Passage extrait:
- - -

LE MINISTRE DU REVENU NATIONAL,

intimé.

[TRADUCTION FRANÇAISE OFFICIELLE]

____________________________________________________________________

Appel fixé pour audition le 21 juin 2002, à Hamilton (Ontario),

Par : L'honorable M.A. Mogan

Comparutions :

Représentant de l'appelante :

M. Thomas Coulson Troy

Avocat de l'intimé :

Me James Rhodes

____________________________________________________________________

ORDONNANCE

          Après avoir entendu le représentant de l'appelante et l'avocat de l'intimé prétendre que la Cour n'a pas compétence pour statuer sur la question soulevée dans l'avis d'appel;

La Cour ordonne qu'il soit mis fin à l'appel interjeté en application de la Loi sur l'assurance-emploi.

Signé à Ottawa, Canada, ce 23e jour de juillet 2004.

« M.A. Mogan »

Juge Mogan

Traduction certifiée conforme

ce 10e jour de mars 2005.

Jacques Deschênes, traducteur


Référence : 2004CCI518

Date : 20040723

Dossier : 2001-4556(EI)

ENTRE :

DORA MULE,

appelante,

et

LE MINISTRE DU REVENU NATIONAL,

intimé.

[TRADUCTION FRANÇAISE OFFICIELLE]

MOTIFS DE L'ORDONNANCE

Le juge Mogan

[1]      Le présent appel devait être entendu à Hamilton (Ontario), le vendredi 21 juin 2002. Lorsque l'appel a été fixé pour audition, le représentant de l'appelante et l'avocat de l'intimé ont tous deux fait état de leur récente conclusion voulant que la Cour n'ait pas compétence pour statuer sur la question soulevée dans l'avis d'appel. À la suite d'un long débat devant la Cour, l'avocat de l'intimé (Me Rhodes) s'est engagé à fournir des observations écrites sur la question de la compétence. J'ai pu lire les observations de Me Rhodes, lesquelles, bien que reçues peu de temps après le 21 juin 2002, ont malheureusement été égarées.

- - -

Données extraites:
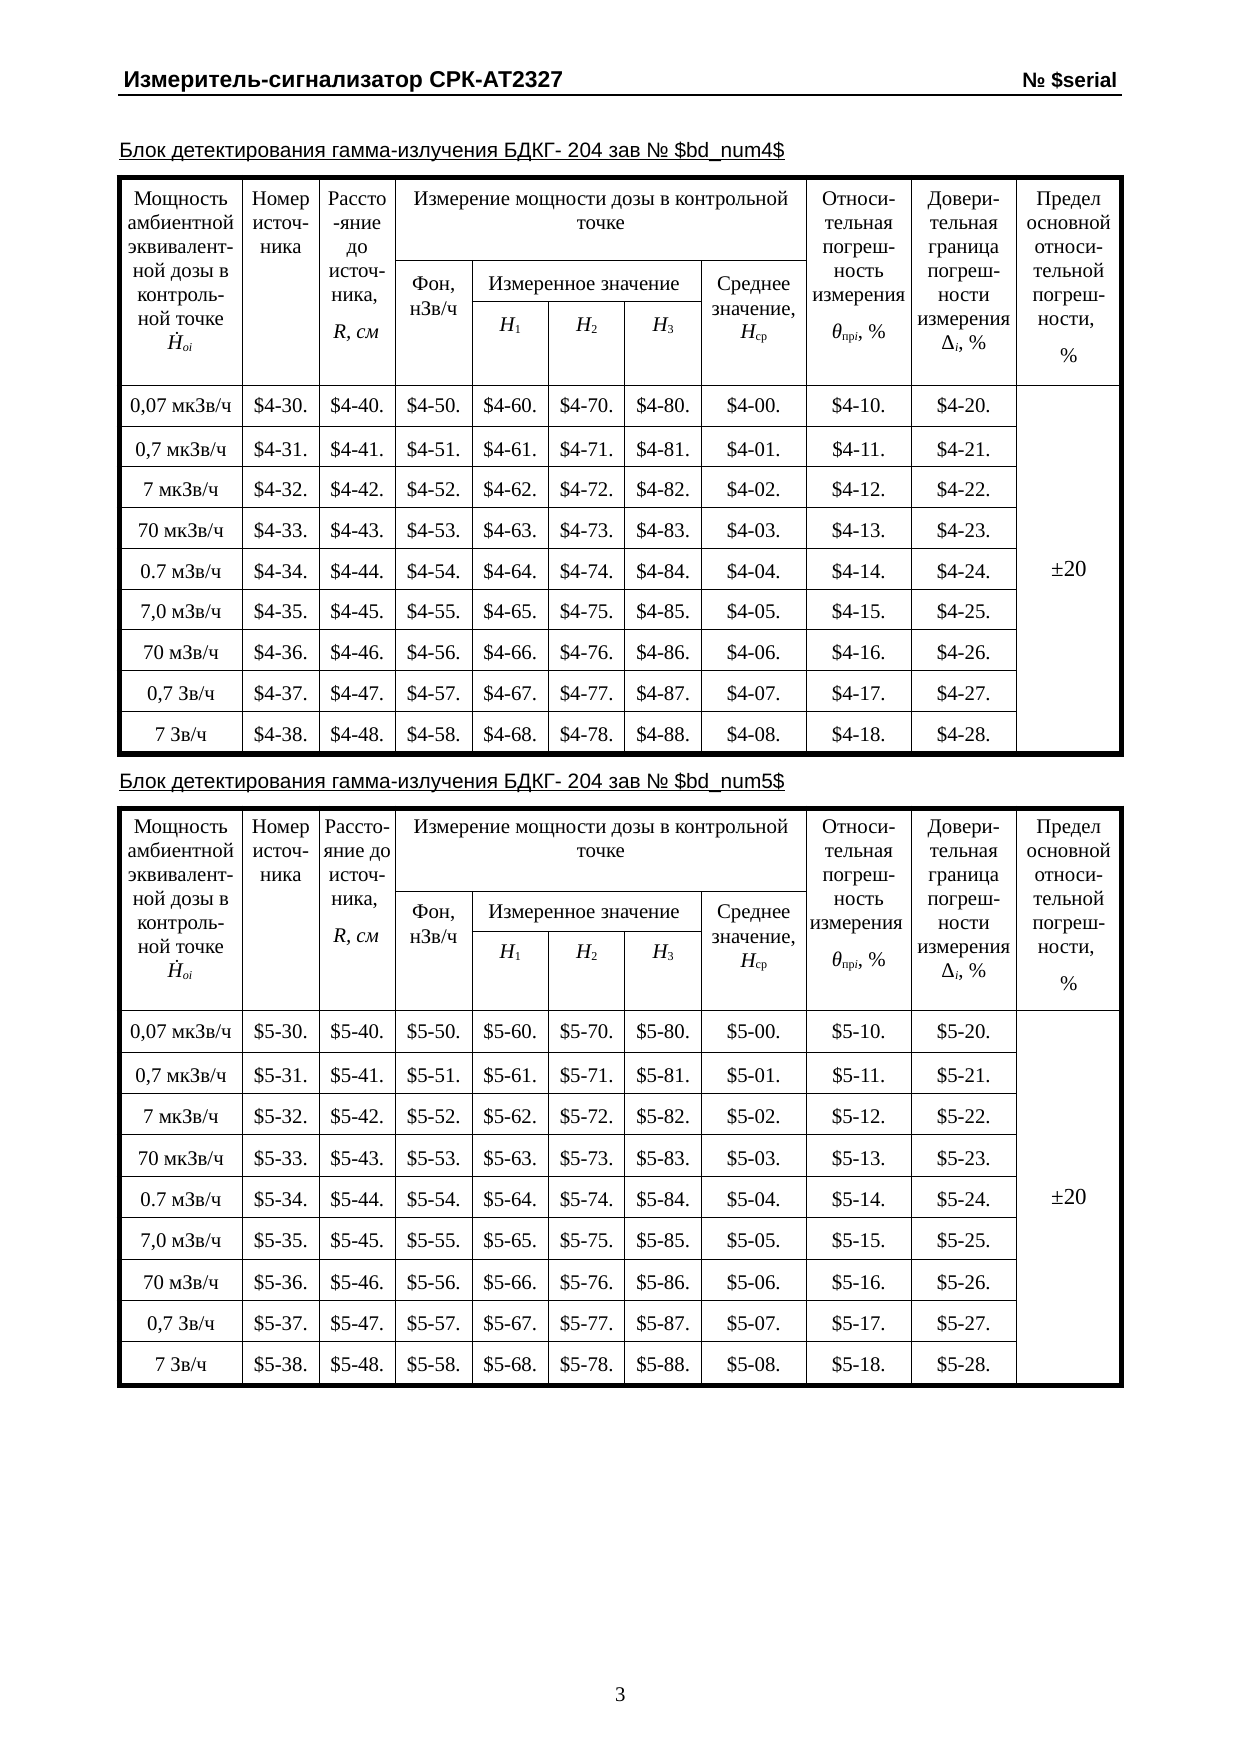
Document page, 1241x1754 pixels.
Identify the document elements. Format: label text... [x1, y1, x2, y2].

table_cell Среднее значение, Hср [702, 892, 806, 1010]
table_cell ±20 [1017, 1011, 1119, 1382]
table_cell $5-46. [320, 1260, 395, 1300]
table_cell $4-07. [702, 671, 806, 711]
table_cell $5-08. [702, 1342, 806, 1382]
table_cell $5-28. [912, 1342, 1016, 1382]
table_cell $5-78. [549, 1342, 624, 1382]
table_cell $5-41. [320, 1053, 395, 1093]
table_cell H3 [625, 932, 701, 1010]
table_cell 0,7 мкЗв/ч [122, 1053, 242, 1093]
table_cell $4-26. [912, 630, 1016, 670]
table_cell $4-36. [243, 630, 319, 670]
table_cell $5-06. [702, 1260, 806, 1300]
table_cell $4-58. [396, 712, 472, 751]
table_cell $5-22. [912, 1094, 1016, 1134]
table_cell 70 мЗв/ч [122, 630, 242, 670]
table_cell $5-60. [473, 1011, 548, 1052]
table_cell $4-42. [320, 467, 395, 507]
table_cell Предел основной относи-тельной погреш-ности, % [1017, 811, 1119, 1010]
table_cell $5-20. [912, 1011, 1016, 1052]
table_cell $4-15. [807, 590, 911, 629]
table_cell $5-80. [625, 1011, 701, 1052]
table_cell 0.7 мЗв/ч [122, 549, 242, 588]
table_cell $4-66. [473, 630, 548, 670]
table_cell $4-17. [807, 671, 911, 711]
table_cell Относи-тельная погреш-ность измерения θпрi, % [807, 180, 911, 385]
table_cell H1 [473, 302, 548, 385]
table_cell $4-74. [549, 549, 624, 588]
table_cell $4-61. [473, 427, 548, 466]
table_cell $5-51. [396, 1053, 472, 1093]
table_cell $5-31. [243, 1053, 319, 1093]
table_cell $5-86. [625, 1260, 701, 1300]
table_cell $5-27. [912, 1301, 1016, 1341]
table_cell $4-13. [807, 508, 911, 548]
table_cell $4-24. [912, 549, 1016, 588]
table_cell 7 Зв/ч [122, 712, 242, 751]
table_cell Измерение мощности дозы в контрольной точке [396, 180, 806, 260]
table_cell Рассто-яние до источ-ника, R, см [320, 180, 395, 385]
table_cell $5-63. [473, 1135, 548, 1176]
table_cell $4-70. [549, 386, 624, 426]
table_cell $5-50. [396, 1011, 472, 1052]
table_cell $4-06. [702, 630, 806, 670]
table_cell $4-84. [625, 549, 701, 588]
table_cell Довери-тельная граница погреш-ности измерения Δi, % [912, 180, 1016, 385]
table_cell $5-48. [320, 1342, 395, 1382]
table_cell $5-25. [912, 1218, 1016, 1258]
table_cell $5-02. [702, 1094, 806, 1134]
table_cell $5-07. [702, 1301, 806, 1341]
table_cell $4-04. [702, 549, 806, 588]
table_cell $5-72. [549, 1094, 624, 1134]
table_cell $5-53. [396, 1135, 472, 1176]
table_cell $4-28. [912, 712, 1016, 751]
table_cell $5-85. [625, 1218, 701, 1258]
table_cell $4-43. [320, 508, 395, 548]
table_cell $4-10. [807, 386, 911, 426]
table_cell $5-81. [625, 1053, 701, 1093]
table_cell $4-03. [702, 508, 806, 548]
table_cell $5-54. [396, 1177, 472, 1217]
table_cell Относи-тельная погреш-ность измерения θпрi, % [807, 811, 911, 1010]
table_cell $5-01. [702, 1053, 806, 1093]
table_cell $4-22. [912, 467, 1016, 507]
table_cell $4-75. [549, 590, 624, 629]
table_cell $5-52. [396, 1094, 472, 1134]
table_cell $4-77. [549, 671, 624, 711]
table_cell $4-00. [702, 386, 806, 426]
table_cell $4-47. [320, 671, 395, 711]
table_cell $5-88. [625, 1342, 701, 1382]
table_cell $5-74. [549, 1177, 624, 1217]
table_cell $5-17. [807, 1301, 911, 1341]
table_cell H3 [625, 302, 701, 385]
table_cell $5-30. [243, 1011, 319, 1052]
table_cell $5-11. [807, 1053, 911, 1093]
table_cell $4-46. [320, 630, 395, 670]
table_cell $5-82. [625, 1094, 701, 1134]
table_cell $5-00. [702, 1011, 806, 1052]
table_cell $5-04. [702, 1177, 806, 1217]
table_cell $4-68. [473, 712, 548, 751]
table_cell $4-48. [320, 712, 395, 751]
table_cell Рассто-яние до источ-ника, R, см [320, 811, 395, 1010]
table_cell $5-55. [396, 1218, 472, 1258]
table_cell $4-41. [320, 427, 395, 466]
table_cell $5-35. [243, 1218, 319, 1258]
table_cell 0,07 мкЗв/ч [122, 386, 242, 426]
table_cell $4-18. [807, 712, 911, 751]
table_cell $4-40. [320, 386, 395, 426]
table_cell $5-16. [807, 1260, 911, 1300]
table_cell $5-13. [807, 1135, 911, 1176]
table_cell $4-32. [243, 467, 319, 507]
table_cell $5-83. [625, 1135, 701, 1176]
table_cell $4-50. [396, 386, 472, 426]
table_cell $4-51. [396, 427, 472, 466]
table_cell $4-38. [243, 712, 319, 751]
table_cell $5-40. [320, 1011, 395, 1052]
table_cell $4-34. [243, 549, 319, 588]
table_cell $5-56. [396, 1260, 472, 1300]
table_cell $4-65. [473, 590, 548, 629]
table_cell H1 [473, 932, 548, 1010]
table_cell H2 [549, 302, 624, 385]
table_cell $4-83. [625, 508, 701, 548]
table_cell $4-56. [396, 630, 472, 670]
table_cell $4-86. [625, 630, 701, 670]
table_cell $5-18. [807, 1342, 911, 1382]
table_cell $4-01. [702, 427, 806, 466]
table_cell $4-62. [473, 467, 548, 507]
table_cell $5-24. [912, 1177, 1016, 1217]
table_cell $4-33. [243, 508, 319, 548]
table_cell $4-16. [807, 630, 911, 670]
table_cell $4-60. [473, 386, 548, 426]
table_cell $4-88. [625, 712, 701, 751]
table_cell 0.7 мЗв/ч [122, 1177, 242, 1217]
table_cell $4-20. [912, 386, 1016, 426]
table_cell $5-03. [702, 1135, 806, 1176]
table_cell $4-44. [320, 549, 395, 588]
table_cell $4-85. [625, 590, 701, 629]
table_header Блок детектирования гамма-излучения БДКГ- 204 зав № $bd_num5$ [119, 757, 1121, 806]
table_cell $5-21. [912, 1053, 1016, 1093]
table_cell 0,7 Зв/ч [122, 671, 242, 711]
table_cell $4-81. [625, 427, 701, 466]
table_cell $5-58. [396, 1342, 472, 1382]
table_cell $5-34. [243, 1177, 319, 1217]
table_header Блок детектирования гамма-излучения БДКГ- 204 зав № $bd_num4$ [119, 126, 1121, 175]
table_cell $5-36. [243, 1260, 319, 1300]
table_cell $4-63. [473, 508, 548, 548]
table_cell $5-61. [473, 1053, 548, 1093]
table_cell $4-23. [912, 508, 1016, 548]
table_cell $5-38. [243, 1342, 319, 1382]
table_cell $4-67. [473, 671, 548, 711]
table_cell $5-05. [702, 1218, 806, 1258]
table_cell $4-71. [549, 427, 624, 466]
table_cell $5-10. [807, 1011, 911, 1052]
table_cell 7 мкЗв/ч [122, 1094, 242, 1134]
table_cell $4-73. [549, 508, 624, 548]
table_cell $4-53. [396, 508, 472, 548]
table_cell $5-76. [549, 1260, 624, 1300]
table_cell $5-45. [320, 1218, 395, 1258]
table_cell 0,07 мкЗв/ч [122, 1011, 242, 1052]
table_cell Фон, нЗв/ч [396, 892, 472, 1010]
table_cell 0,7 мкЗв/ч [122, 427, 242, 466]
table_cell $4-76. [549, 630, 624, 670]
table_cell $4-55. [396, 590, 472, 629]
table_cell $5-12. [807, 1094, 911, 1134]
table_cell $4-14. [807, 549, 911, 588]
table_cell $5-70. [549, 1011, 624, 1052]
table_cell Номер источ-ника [243, 180, 319, 385]
table_cell $5-84. [625, 1177, 701, 1217]
table_cell H2 [549, 932, 624, 1010]
table_cell 7 Зв/ч [122, 1342, 242, 1382]
table_cell $5-64. [473, 1177, 548, 1217]
table_cell 7,0 мЗв/ч [122, 1218, 242, 1258]
table_cell $4-30. [243, 386, 319, 426]
table_cell Фон, нЗв/ч [396, 261, 472, 385]
table_cell $4-37. [243, 671, 319, 711]
table_cell Среднее значение, Hср [702, 261, 806, 385]
table_cell Мощность амбиентной эквивалент-ной дозы в контроль-ной точке Ḣoi [122, 811, 242, 1010]
table_cell Измеренное значение [473, 261, 701, 301]
table_cell ±20 [1017, 386, 1119, 751]
table_cell $4-82. [625, 467, 701, 507]
table_cell $4-54. [396, 549, 472, 588]
table_cell $4-31. [243, 427, 319, 466]
table_cell $5-44. [320, 1177, 395, 1217]
table_cell $5-37. [243, 1301, 319, 1341]
table_cell $5-87. [625, 1301, 701, 1341]
table_cell $5-66. [473, 1260, 548, 1300]
table_cell $4-05. [702, 590, 806, 629]
table_cell 70 мкЗв/ч [122, 508, 242, 548]
table_cell $4-25. [912, 590, 1016, 629]
table_cell $5-23. [912, 1135, 1016, 1176]
table_cell $5-65. [473, 1218, 548, 1258]
table_cell $4-80. [625, 386, 701, 426]
table_cell $4-57. [396, 671, 472, 711]
table_cell $4-08. [702, 712, 806, 751]
table_cell $5-57. [396, 1301, 472, 1341]
table_cell $4-02. [702, 467, 806, 507]
table_cell $5-75. [549, 1218, 624, 1258]
table_cell Предел основной относи-тельной погреш-ности, % [1017, 180, 1119, 385]
table_cell 70 мкЗв/ч [122, 1135, 242, 1176]
table_cell $5-47. [320, 1301, 395, 1341]
table_cell $5-73. [549, 1135, 624, 1176]
table_cell $5-42. [320, 1094, 395, 1134]
table_cell Мощность амбиентной эквивалент-ной дозы в контроль-ной точке Ḣoi [122, 180, 242, 385]
table_cell $5-33. [243, 1135, 319, 1176]
table_cell $5-32. [243, 1094, 319, 1134]
table_cell $4-35. [243, 590, 319, 629]
table_cell $5-77. [549, 1301, 624, 1341]
table_cell $4-45. [320, 590, 395, 629]
table_cell $4-11. [807, 427, 911, 466]
table_cell $5-43. [320, 1135, 395, 1176]
table_cell $5-26. [912, 1260, 1016, 1300]
table_cell $4-87. [625, 671, 701, 711]
table_cell $5-67. [473, 1301, 548, 1341]
table_cell Довери-тельная граница погреш-ности измерения Δi, % [912, 811, 1016, 1010]
table_cell $4-78. [549, 712, 624, 751]
table_cell $4-72. [549, 467, 624, 507]
table_cell $5-71. [549, 1053, 624, 1093]
table_cell $5-15. [807, 1218, 911, 1258]
table_cell 0,7 Зв/ч [122, 1301, 242, 1341]
table_cell $4-52. [396, 467, 472, 507]
table_cell $4-64. [473, 549, 548, 588]
table_cell Номер источ-ника [243, 811, 319, 1010]
table_cell 70 мЗв/ч [122, 1260, 242, 1300]
table_cell Измерение мощности дозы в контрольной точке [396, 811, 806, 891]
table_cell Измеренное значение [473, 892, 701, 931]
table_cell $4-27. [912, 671, 1016, 711]
table_cell 7,0 мЗв/ч [122, 590, 242, 629]
table_cell 7 мкЗв/ч [122, 467, 242, 507]
table_cell $4-12. [807, 467, 911, 507]
table_cell $4-21. [912, 427, 1016, 466]
table_cell $5-62. [473, 1094, 548, 1134]
table_cell $5-14. [807, 1177, 911, 1217]
table_cell $5-68. [473, 1342, 548, 1382]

- - -

Travail à faire:
1 - Dites si chacune des affirmations suivantes concorde avec le passage extrait, en répondant par oui ou par non et en citant textuellement les mots qui tranchent. (a) L'audition de l'appel devait avoir lieu à Hamilton, en Ontario. (b) Les observations écrites de Me Rhodes sont parvenues longtemps après le 21 juin 2002. (c) L'ordonnance a été signée à Ottawa.
2 - Relevez toutes les personnes désignées par leur nom dans le passage extrait.

Corrigé de l'exercice:
1 -
(a) Oui : « Appel fixé pour audition le 21 juin 2002, à Hamilton (Ontario) ».
(b) Non : « bien que reçues peu de temps après le 21 juin 2002 ».
(c) Oui : « Signé à Ottawa, Canada, ce 23e jour de juillet 2004. »

2 -
- M.A. Mogan
- Thomas Coulson Troy
- James Rhodes
- Jacques Deschênes
- Dora Mule